Flores Timur (Flotim ) adalah tanah yang masih merangkum kearifan lokal melalui teguhnya pegangan pada adat istiadat yang mewarisi nilai kekerabatan antar suku. Berbagai warisan budaya dan tradisi yang diteruskan oleh leluhur masih terpelihara hingga kini.
Salah satu perwujudan nyata dari kekayaan ini terletak pada tradisi pembangunan rumah adat atau ritual koke bale. Di Lewotala, Kecamatan Lewo Lema, tradisi ini disebut “Ahik”. Ahik bukan sekadar acara, melainkan pesta adat yang dihelat setelah selesainya proses pembangunan rumah adat.
Ritual Ahik tidak hanya melibatkan satu suku, tetapi melibatkan seluruh suku yang berada di Lewotala. Tradisi ini umumnya dilakukan ketika rumah adat atau koke bale mengalami kerusakan dan harus dibangun kembali.
Suasana ritual dipenuhi oleh pemotongan hewan kurban yang disiapkan oleh beberapa suku di wilayah tersebut. Masyarakat turut serta dalam proses pemotongan hewan kurban yang dilaksanakan di depan koke bale. Sebelumnya, mereka disambut dengan sapaan adat dan tarian khas Lewotala.
Budaya ini bukanlah sesuatu yang dapat dinegosiasikan, karena telah menjadi bagian dari warisan turun-temurun yang diyakini oleh masyarakat. Tanah Lamaholot dikenal memiliki kekayaan budaya yang tidak berubah-ubah. Perubahan hanya terjadi jika ada elemen baru atau faktor lain yang memengaruhi struktur budaya yang telah ada.
Masyarakat Lewotala, dengan mengakui keberadaan Koke Bale, diharapkan mampu menjaga dan merayakan keberagaman mereka. Koke Bale menjadi tempat di mana segala perbedaan diselesaikan, menjadikannya sebagai kekuatan bersama yang mengikat masyarakat.

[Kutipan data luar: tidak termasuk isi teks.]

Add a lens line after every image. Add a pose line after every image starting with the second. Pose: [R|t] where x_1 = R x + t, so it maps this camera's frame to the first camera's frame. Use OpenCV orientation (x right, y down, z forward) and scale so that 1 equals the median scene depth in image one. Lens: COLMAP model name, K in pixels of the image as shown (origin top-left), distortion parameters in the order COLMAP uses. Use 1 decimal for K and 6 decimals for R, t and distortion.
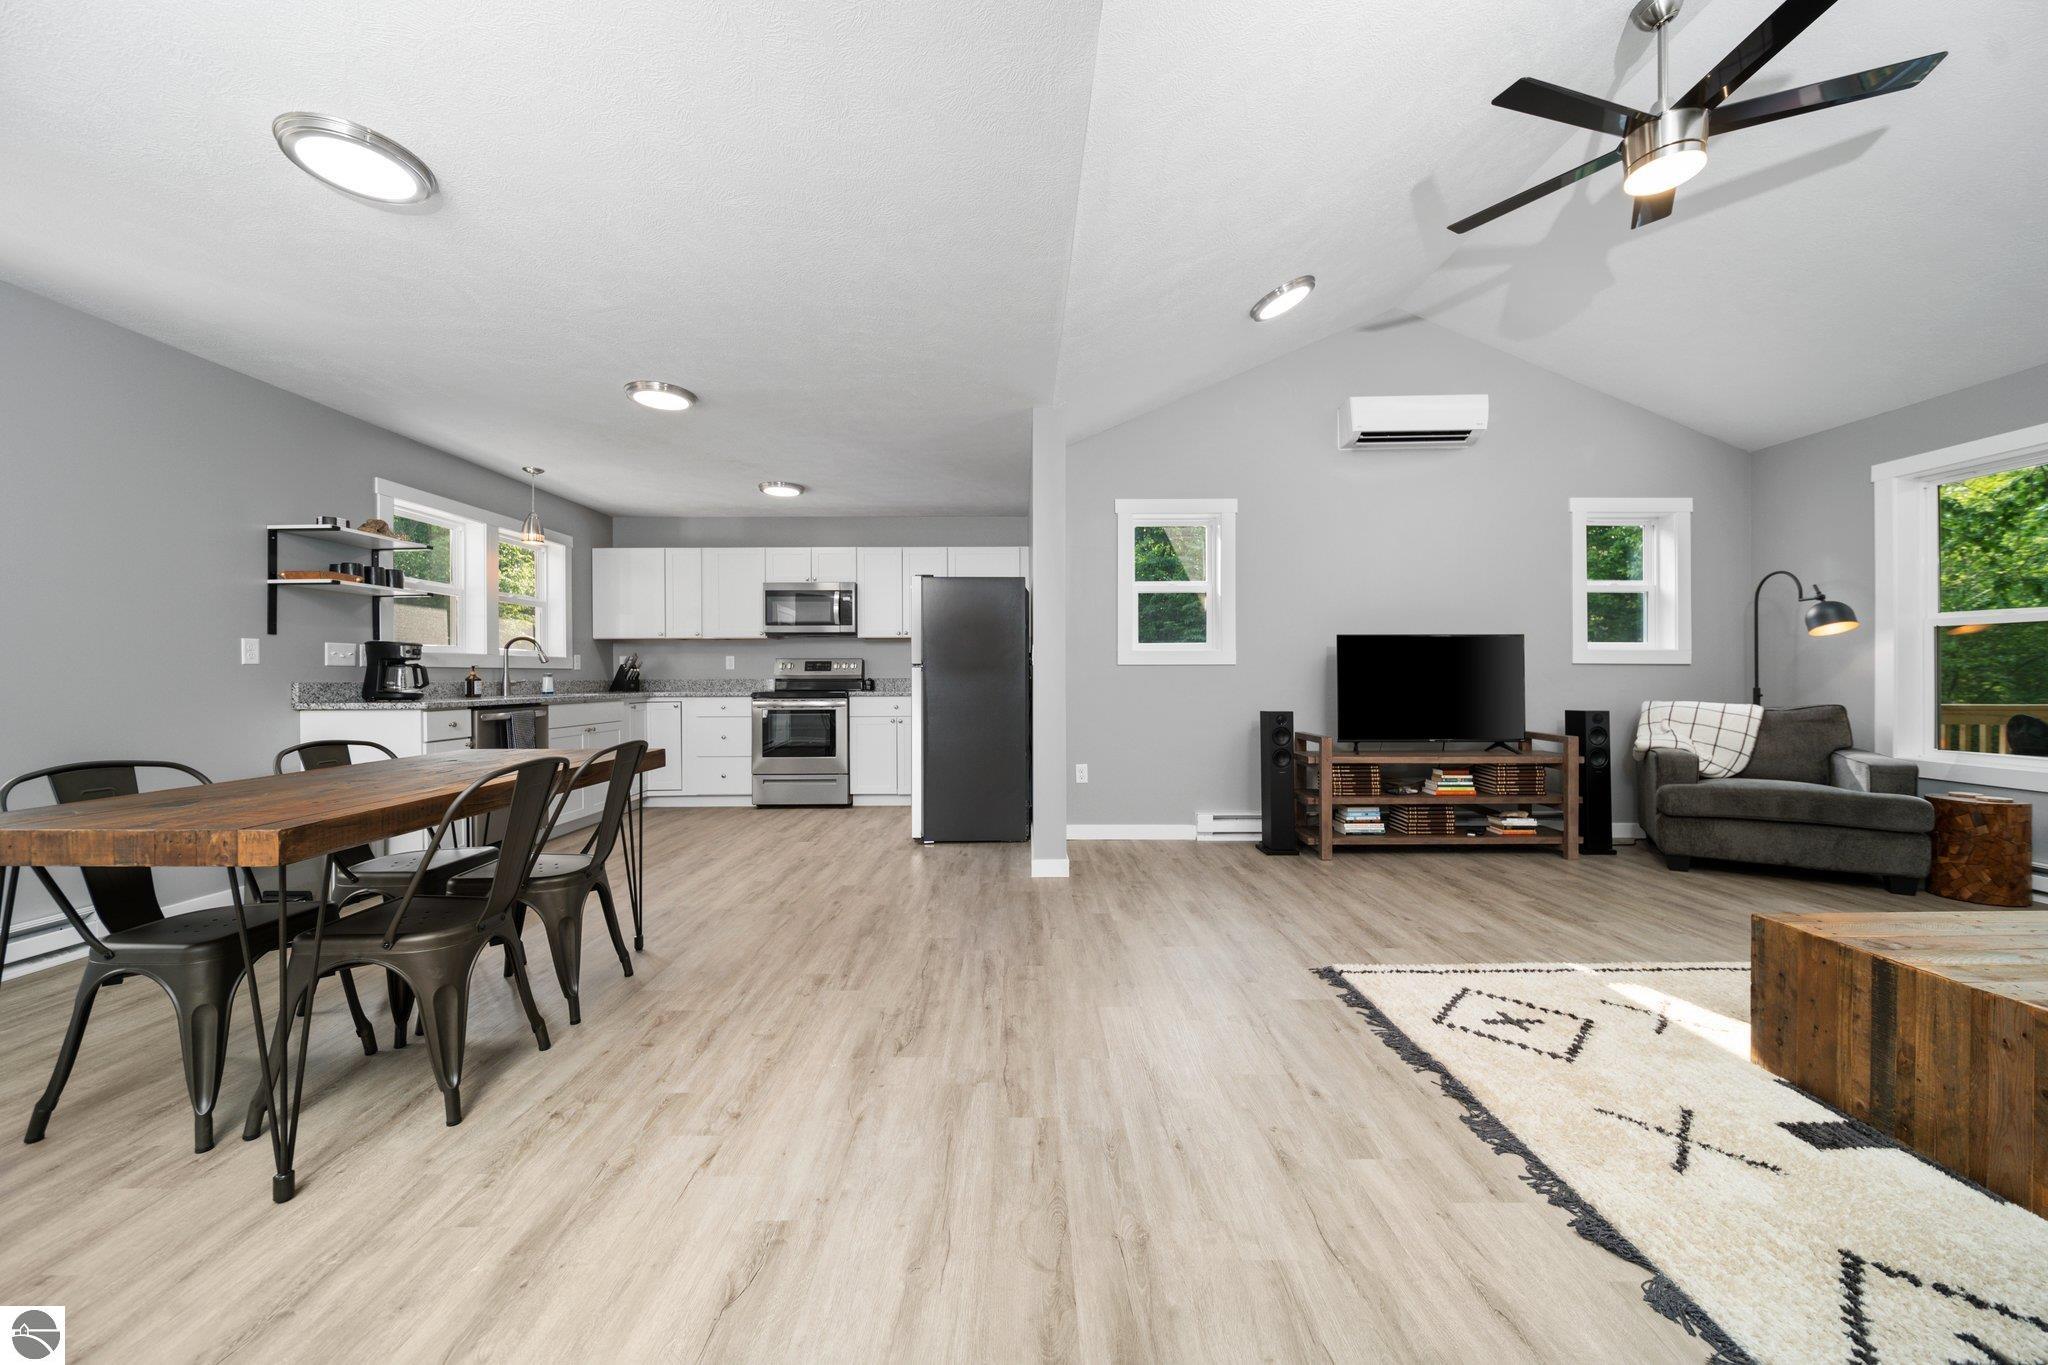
lens RADIAL K [[735.2, 0, 1019.3], [0, 735.2, 681.9], [0, 0, 1]] dist [-0.004438, -0.000454]
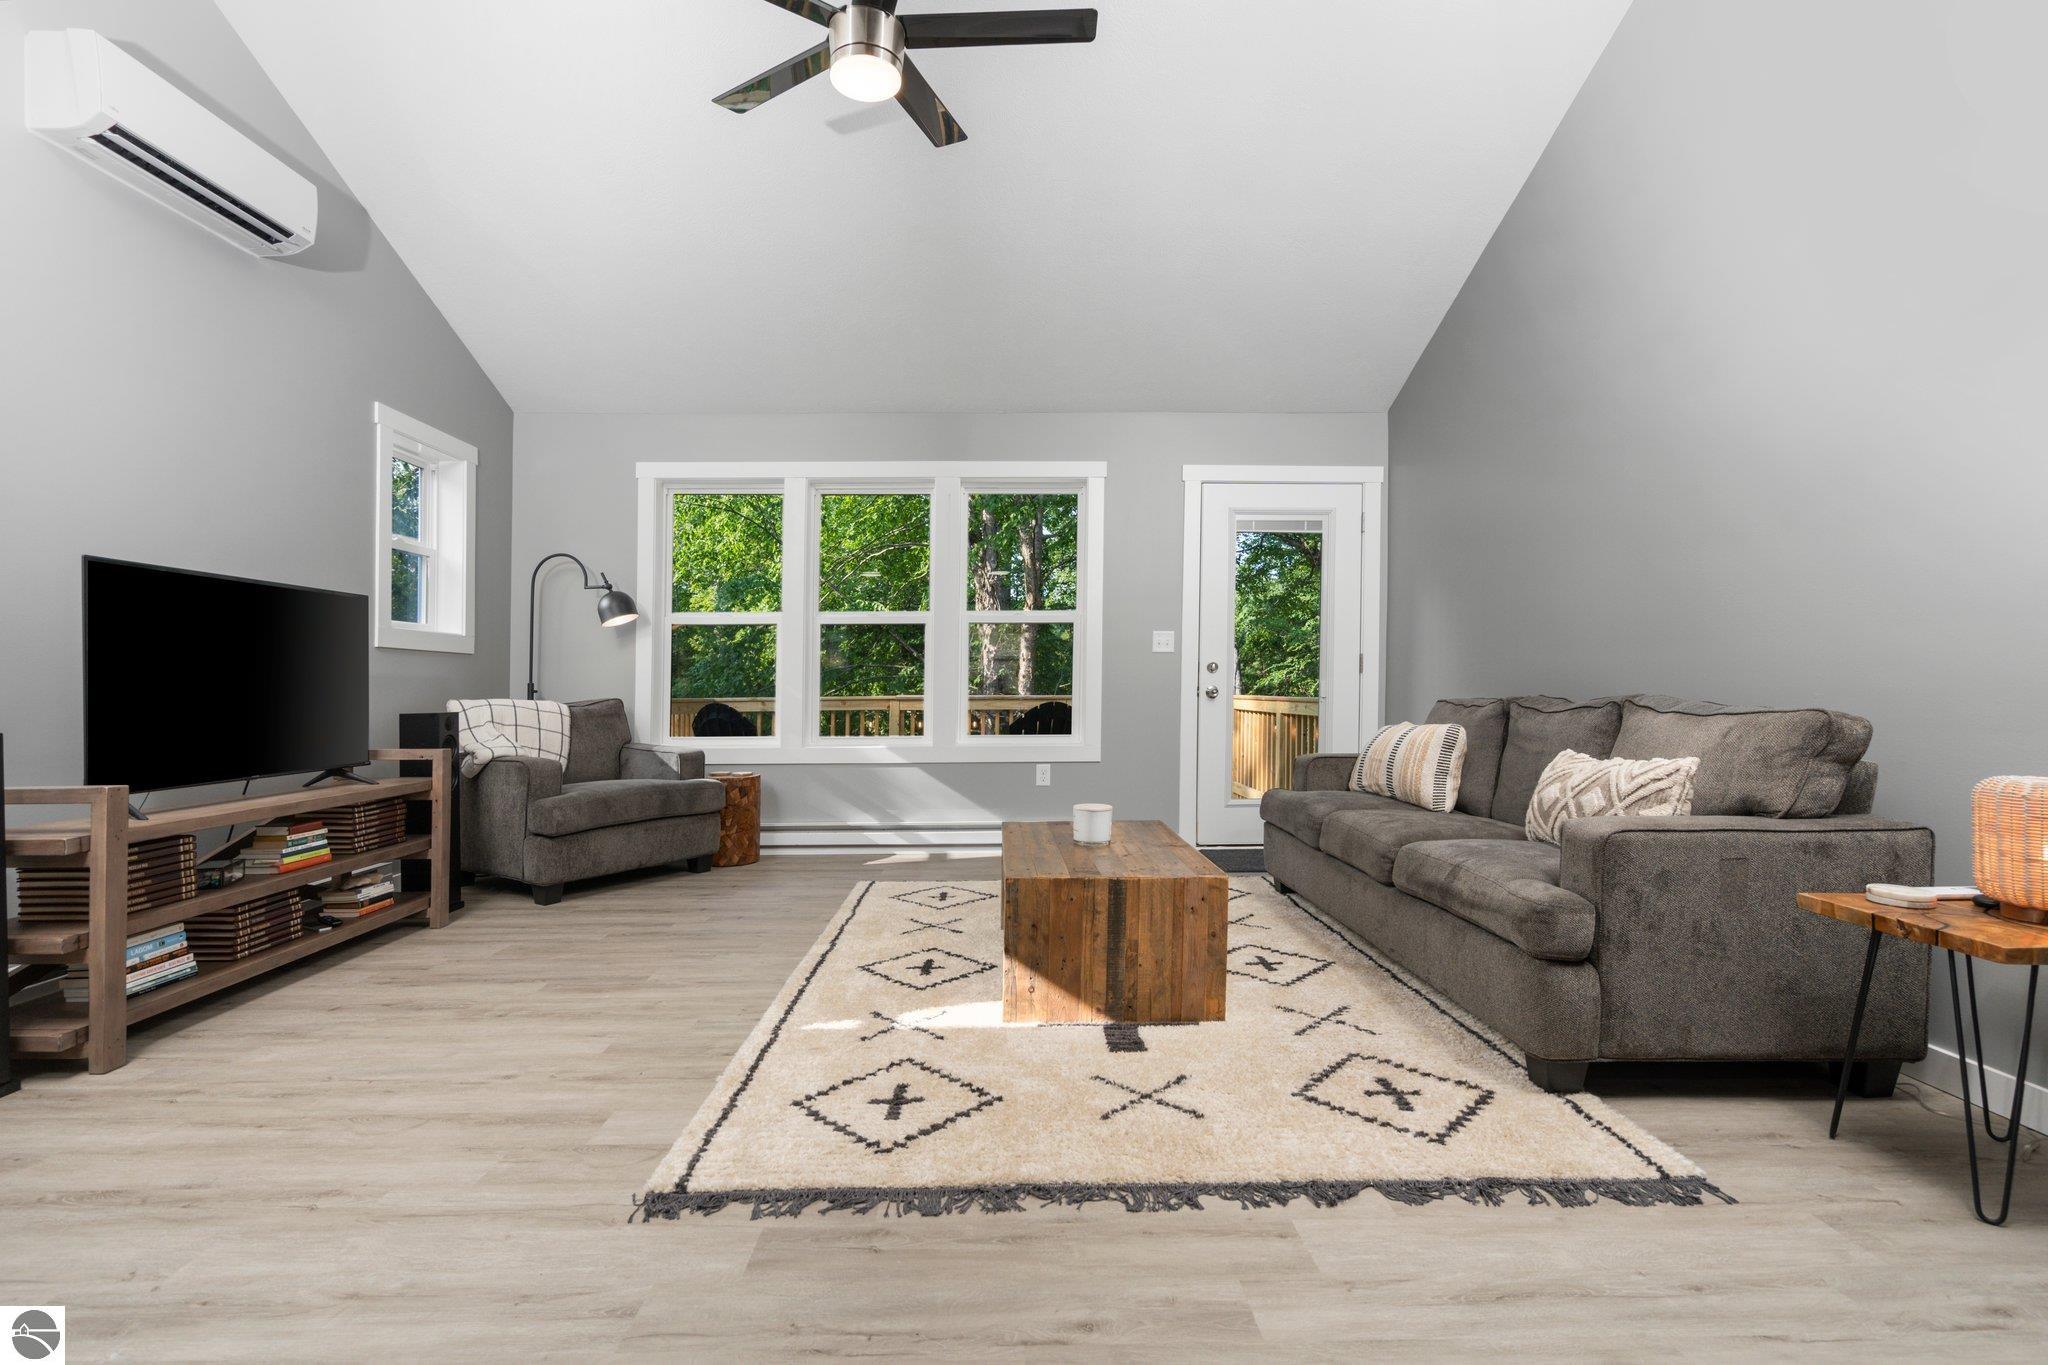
lens RADIAL K [[948.0, 0, 1019.4], [0, 948.0, 687.0], [0, 0, 1]] dist [-0.000864, 0.001030]
pose [[-0.020204, 0.002504, 0.999793, -0.166867], [0.013993, 0.999900, -0.002221, 0.027292], [-0.999698, 0.013945, -0.020237, 0.511797]]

Ritual adat Koke Bale tidak sekadar acara sehari, melainkan berlangsung selama tiga hari. Seluruh seremoni menegaskan peran Koke sebagai jantung dari kesatuan sosial yang disebut Lewo (kampung). Kegiatan adat Ahik Lean (syukuran) di Koke Bale diadakan setiap tahun.
Semuanya dimulai dengan rapat bersama, Demon Pagong Hugu Tupuk Tobo Tutu , yang dipimpin oleh Uo Mata dan dihadiri oleh Kote, Kelen, Hurit, Maran, Lei Lau Wera Rae (warga yang ditugaskan untuk kelancaran urusan adat). Dalam rapat tersebut, mereka sepakat mengenai anggaran, jadwal kegiatan, dan peserta yang akan hadir, termasuk undangan.
Sebelum memasuki acara utama, dilakukan kegiatan pembersihan halaman Koke Bale (tawi nama), sebuah simbol pembaharuan kehidupan yang dilakukan setiap tahun. Pada saat ini, perbaikan kerusakan dilakukan, seperti penggantian Nuki, pewarnaan, dan perbaikan lantai bambu.
Dalam proses ini, bubungan Koke Bale (Gelewo menuka) dibuka sebagai simbol pintu terbuka untuk kedatangan Ile Woka Dewa (Pemberi Hidup) dan para leluhur yang hadir dalam acara syukuran (Ahik Lean).
Setelah bubungan dibuka, dijadwalkan (elo) untuk kegiatan tuhuk gelewo (penutupan bubungan). Elo ini ditentukan oleh Uo Mata dan biasanya berlangsung selama lima, tujuh, atau sembilan hari, dengan mempertimbangkan persiapan ritual, termasuk persiapan hewan kurban. Melalui setiap tahapan ini, Flores Timur terus memelihara dan merayakan kekayaan budaya yang membuatnya begitu unik dan berharga.